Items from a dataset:
== == ==

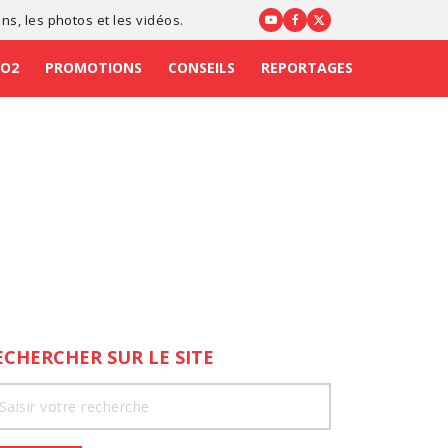
ons
, les photos et les vidéos.
CO2
PROMOTIONS
CONSEILS
REPORTAGES
ECHERCHER SUR LE SITE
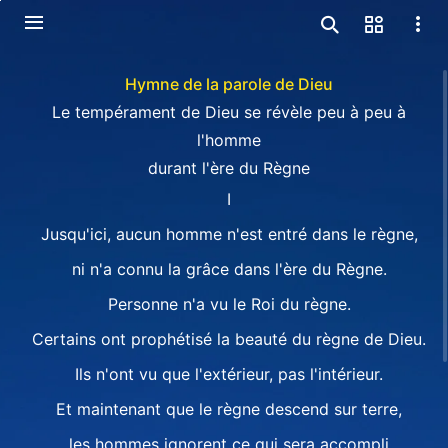
Hymne de la parole de Dieu
Le tempérament de Dieu se révèle peu à peu à
l'homme
durant l'ère du Règne
I
Jusqu'ici, aucun homme n'est entré dans le règne,
ni n'a connu la grâce dans l'ère du Règne.
Personne n'a vu le Roi du règne.
Certains ont prophétisé la beauté du règne de Dieu.
Ils n'ont vu que l'extérieur, pas l'intérieur.
Et maintenant que le règne descend sur terre,
les hommes ignorent ce qui sera accompli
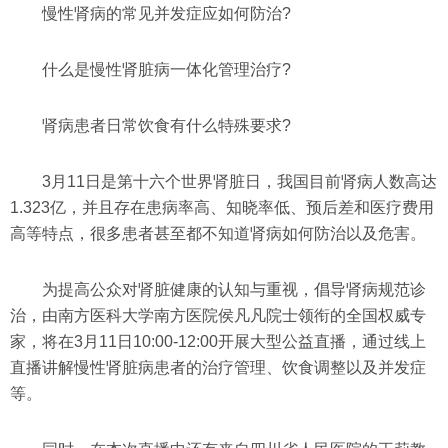
慢性肾病的常见并发症应如何防治?
什么是慢性肾脏病一体化管理治疗?
肾病患者日常饮食有什么特殊要求?
3月11日是第十六个世界肾脏日，我国目前肾病人数高达
1.323亿，并且存在患病率高、知晓率低、预后差和医疗费用
高等特点，很多患者甚至都不知道肾病如何防治以及危害。
为提高公众对肾脏健康的认知与重视，倡导肾病规范诊
治，由南方医科大学南方医院侯凡凡院士领衔的全国权威专
家，将在3月11日10:00-12:00开展大型公益直播，通过线上
直播讲解慢性肾脏病患者的治疗管理、饮食调整以及并发症
等。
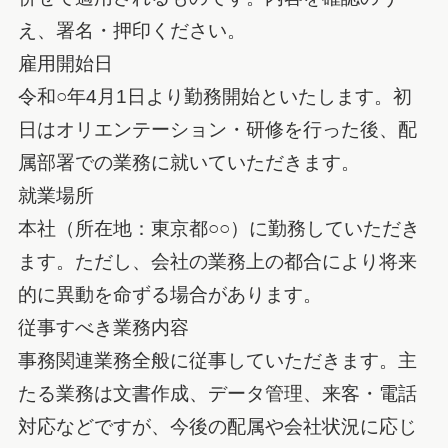
え、署名・押印ください。
雇用開始日
令和○年4月1日より勤務開始といたします。初
日はオリエンテーション・研修を行った後、配
属部署での業務に就いていただきます。
就業場所
本社（所在地：東京都○○）に勤務していただき
ます。ただし、会社の業務上の都合により将来
的に異動を命ずる場合があります。
従事すべき業務内容
事務関連業務全般に従事していただきます。主
たる業務は文書作成、データ管理、来客・電話
対応などですが、今後の配属や会社状況に応じ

== == ==

■ Directions:
Can you reproduce the text of every entry above word for word, leaving the pictures out of your answer?

■ Response:
ons
, les photos et les vidéos.
CO2
PROMOTIONS
CONSEILS
REPORTAGES
ECHERCHER SUR LE SITE
Hymne de la parole de Dieu
Le tempérament de Dieu se révèle peu à peu à
l'homme
durant l'ère du Règne
I
Jusqu'ici, aucun homme n'est entré dans le règne,
ni n'a connu la grâce dans l'ère du Règne.
Personne n'a vu le Roi du règne.
Certains ont prophétisé la beauté du règne de Dieu.
Ils n'ont vu que l'extérieur, pas l'intérieur.
Et maintenant que le règne descend sur terre,
les hommes ignorent ce qui sera accompli
慢性肾病的常见并发症应如何防治?
什么是慢性肾脏病一体化管理治疗?
肾病患者日常饮食有什么特殊要求?
3月11日是第十六个世界肾脏日，我国目前肾病人数高达
1.323亿，并且存在患病率高、知晓率低、预后差和医疗费用
高等特点，很多患者甚至都不知道肾病如何防治以及危害。
为提高公众对肾脏健康的认知与重视，倡导肾病规范诊
治，由南方医科大学南方医院侯凡凡院士领衔的全国权威专
家，将在3月11日10:00-12:00开展大型公益直播，通过线上
直播讲解慢性肾脏病患者的治疗管理、饮食调整以及并发症
等。
え、署名・押印ください。
雇用開始日
令和○年4月1日より勤務開始といたします。初
日はオリエンテーション・研修を行った後、配
属部署での業務に就いていただきます。
就業場所
本社（所在地：東京都○○）に勤務していただき
ます。ただし、会社の業務上の都合により将来
的に異動を命ずる場合があります。
従事すべき業務内容
事務関連業務全般に従事していただきます。主
たる業務は文書作成、データ管理、来客・電話
対応などですが、今後の配属や会社状況に応じ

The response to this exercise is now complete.